Provided data ▸

— begin —

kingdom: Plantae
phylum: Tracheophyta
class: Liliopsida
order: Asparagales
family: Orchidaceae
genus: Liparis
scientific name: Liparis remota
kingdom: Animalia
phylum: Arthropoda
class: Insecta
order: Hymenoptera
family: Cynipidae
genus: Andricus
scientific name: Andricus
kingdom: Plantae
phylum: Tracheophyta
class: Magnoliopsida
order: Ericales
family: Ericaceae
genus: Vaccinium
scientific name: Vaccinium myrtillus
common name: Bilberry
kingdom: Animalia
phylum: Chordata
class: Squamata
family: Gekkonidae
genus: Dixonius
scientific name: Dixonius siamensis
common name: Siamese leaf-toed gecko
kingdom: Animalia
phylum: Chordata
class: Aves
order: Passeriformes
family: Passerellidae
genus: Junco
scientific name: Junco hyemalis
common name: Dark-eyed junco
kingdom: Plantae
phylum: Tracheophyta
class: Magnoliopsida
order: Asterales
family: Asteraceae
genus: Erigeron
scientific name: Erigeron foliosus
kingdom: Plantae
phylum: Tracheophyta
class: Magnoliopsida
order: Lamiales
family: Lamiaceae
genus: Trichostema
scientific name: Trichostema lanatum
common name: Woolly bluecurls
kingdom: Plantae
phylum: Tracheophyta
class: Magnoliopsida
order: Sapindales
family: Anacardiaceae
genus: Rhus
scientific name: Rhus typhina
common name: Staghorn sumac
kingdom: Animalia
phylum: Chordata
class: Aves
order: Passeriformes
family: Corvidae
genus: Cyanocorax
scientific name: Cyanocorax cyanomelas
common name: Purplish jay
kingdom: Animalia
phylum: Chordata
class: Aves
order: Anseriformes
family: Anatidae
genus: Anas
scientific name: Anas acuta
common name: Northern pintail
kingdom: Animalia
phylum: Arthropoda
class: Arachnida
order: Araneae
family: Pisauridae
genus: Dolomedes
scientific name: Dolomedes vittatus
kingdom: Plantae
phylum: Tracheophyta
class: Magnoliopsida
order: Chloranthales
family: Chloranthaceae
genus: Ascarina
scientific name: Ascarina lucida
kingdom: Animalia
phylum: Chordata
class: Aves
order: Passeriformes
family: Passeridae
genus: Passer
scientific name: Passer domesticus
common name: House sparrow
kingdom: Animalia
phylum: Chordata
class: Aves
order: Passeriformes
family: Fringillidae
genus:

— end —

Job ▸ Print the stretch of lines from the one containing "genus: Dolomedes" through the end of the material, copying each character for character.

The reply ▸
genus: Dolomedes
scientific name: Dolomedes vittatus
kingdom: Plantae
phylum: Tracheophyta
class: Magnoliopsida
order: Chloranthales
family: Chloranthaceae
genus: Ascarina
scientific name: Ascarina lucida
kingdom: Animalia
phylum: Chordata
class: Aves
order: Passeriformes
family: Passeridae
genus: Passer
scientific name: Passer domesticus
common name: House sparrow
kingdom: Animalia
phylum: Chordata
class: Aves
order: Passeriformes
family: Fringillidae
genus:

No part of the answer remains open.